Directive: Reproduce, exactly and in full, only the lines below from the one containing "Réagir à cet article" through the one containing "spécifique au sein de l’élevage porcin pour".
==========
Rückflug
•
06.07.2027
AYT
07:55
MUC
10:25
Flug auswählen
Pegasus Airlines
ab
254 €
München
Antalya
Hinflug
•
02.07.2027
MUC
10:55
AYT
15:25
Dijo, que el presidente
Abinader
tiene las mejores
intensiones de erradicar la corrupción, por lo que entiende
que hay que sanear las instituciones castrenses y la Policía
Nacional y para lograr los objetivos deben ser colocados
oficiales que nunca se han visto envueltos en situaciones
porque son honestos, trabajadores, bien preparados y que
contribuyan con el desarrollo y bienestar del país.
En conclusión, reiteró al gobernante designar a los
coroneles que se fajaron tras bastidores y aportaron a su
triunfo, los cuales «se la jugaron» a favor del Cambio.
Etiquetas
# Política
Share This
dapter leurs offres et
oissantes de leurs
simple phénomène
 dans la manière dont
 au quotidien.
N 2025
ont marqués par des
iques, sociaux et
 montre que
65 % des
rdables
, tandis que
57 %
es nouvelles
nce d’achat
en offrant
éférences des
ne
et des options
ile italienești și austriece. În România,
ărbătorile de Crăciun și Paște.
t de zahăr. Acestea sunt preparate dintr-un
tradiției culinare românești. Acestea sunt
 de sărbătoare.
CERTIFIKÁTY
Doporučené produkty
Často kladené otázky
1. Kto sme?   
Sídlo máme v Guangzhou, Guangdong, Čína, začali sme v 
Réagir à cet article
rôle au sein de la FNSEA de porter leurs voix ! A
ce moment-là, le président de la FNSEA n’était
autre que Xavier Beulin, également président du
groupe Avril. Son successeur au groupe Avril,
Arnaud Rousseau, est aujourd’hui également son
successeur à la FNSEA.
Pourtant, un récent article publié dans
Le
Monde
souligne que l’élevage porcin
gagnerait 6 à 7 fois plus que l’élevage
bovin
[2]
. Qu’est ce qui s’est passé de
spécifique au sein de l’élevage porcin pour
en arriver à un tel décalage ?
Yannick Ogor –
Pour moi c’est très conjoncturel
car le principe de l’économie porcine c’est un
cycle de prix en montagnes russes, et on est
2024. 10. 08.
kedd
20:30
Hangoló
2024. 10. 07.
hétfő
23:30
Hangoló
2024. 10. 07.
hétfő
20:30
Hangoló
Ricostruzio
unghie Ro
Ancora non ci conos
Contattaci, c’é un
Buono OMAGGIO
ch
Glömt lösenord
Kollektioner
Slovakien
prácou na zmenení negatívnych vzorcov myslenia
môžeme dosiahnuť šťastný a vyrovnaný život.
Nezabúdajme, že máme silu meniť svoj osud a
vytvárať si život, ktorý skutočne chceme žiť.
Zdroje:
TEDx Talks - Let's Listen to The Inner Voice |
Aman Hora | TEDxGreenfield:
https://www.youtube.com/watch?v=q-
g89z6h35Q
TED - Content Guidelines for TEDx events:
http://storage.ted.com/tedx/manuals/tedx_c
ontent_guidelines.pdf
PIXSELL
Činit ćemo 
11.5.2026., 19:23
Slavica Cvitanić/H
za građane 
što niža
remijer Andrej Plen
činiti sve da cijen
==========
Exercise solution:
Réagir à cet article
rôle au sein de la FNSEA de porter leurs voix ! A
ce moment-là, le président de la FNSEA n’était
autre que Xavier Beulin, également président du
groupe Avril. Son successeur au groupe Avril,
Arnaud Rousseau, est aujourd’hui également son
successeur à la FNSEA.
Pourtant, un récent article publié dans
Le
Monde
souligne que l’élevage porcin
gagnerait 6 à 7 fois plus que l’élevage
bovin
[2]
. Qu’est ce qui s’est passé de
spécifique au sein de l’élevage porcin pour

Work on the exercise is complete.